Available data:
-- -- --

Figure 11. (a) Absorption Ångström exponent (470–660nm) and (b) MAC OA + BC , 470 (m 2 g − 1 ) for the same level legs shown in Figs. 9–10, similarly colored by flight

-- -- --

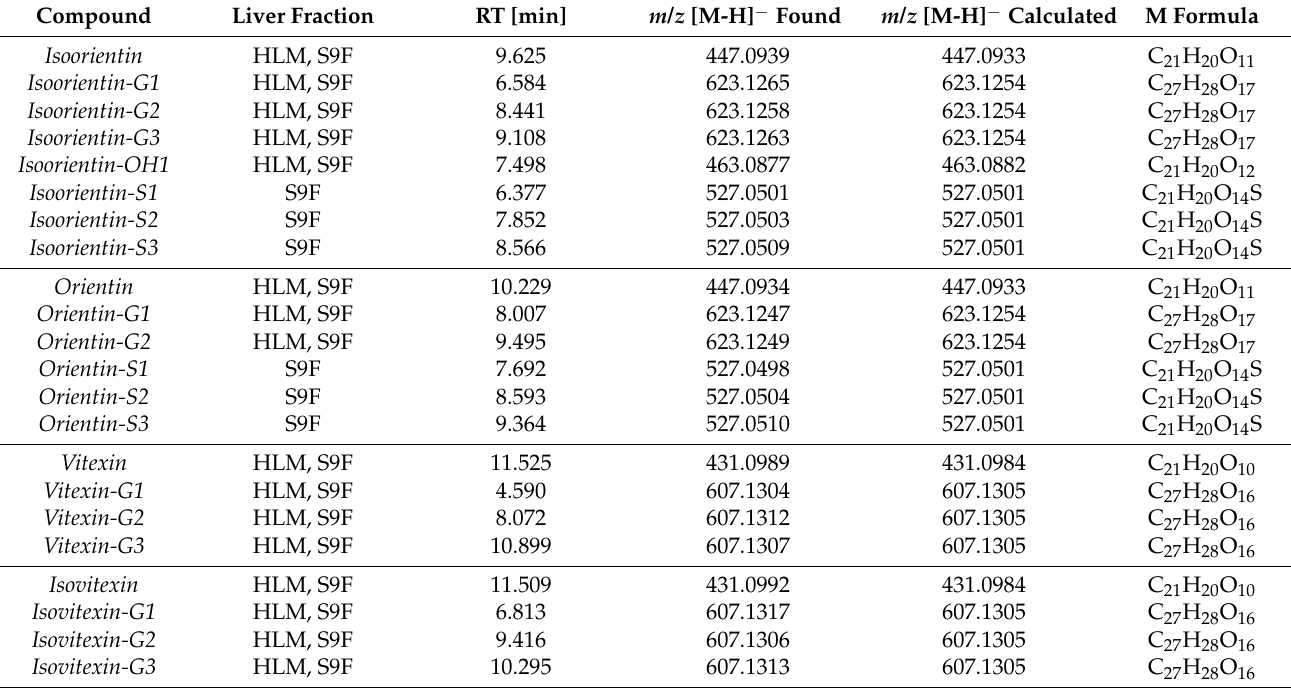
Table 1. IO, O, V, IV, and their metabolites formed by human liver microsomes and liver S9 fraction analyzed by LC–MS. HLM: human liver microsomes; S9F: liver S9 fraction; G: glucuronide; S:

-- -- --

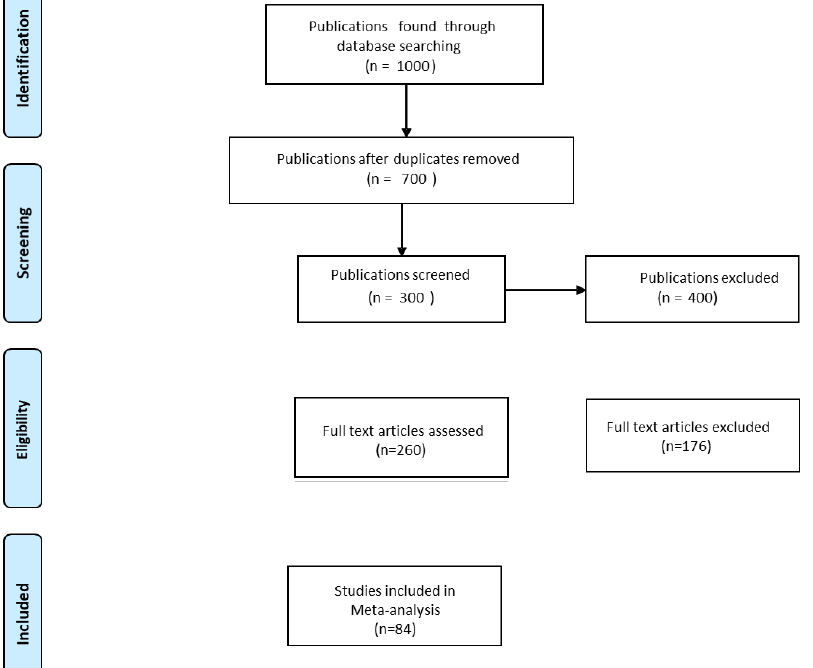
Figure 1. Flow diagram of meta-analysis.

-- -- --

Exercise brief: The string "Figure" may appear in lines of the entries above. Say how many such lines there are, as a number only.

Problem solution: 2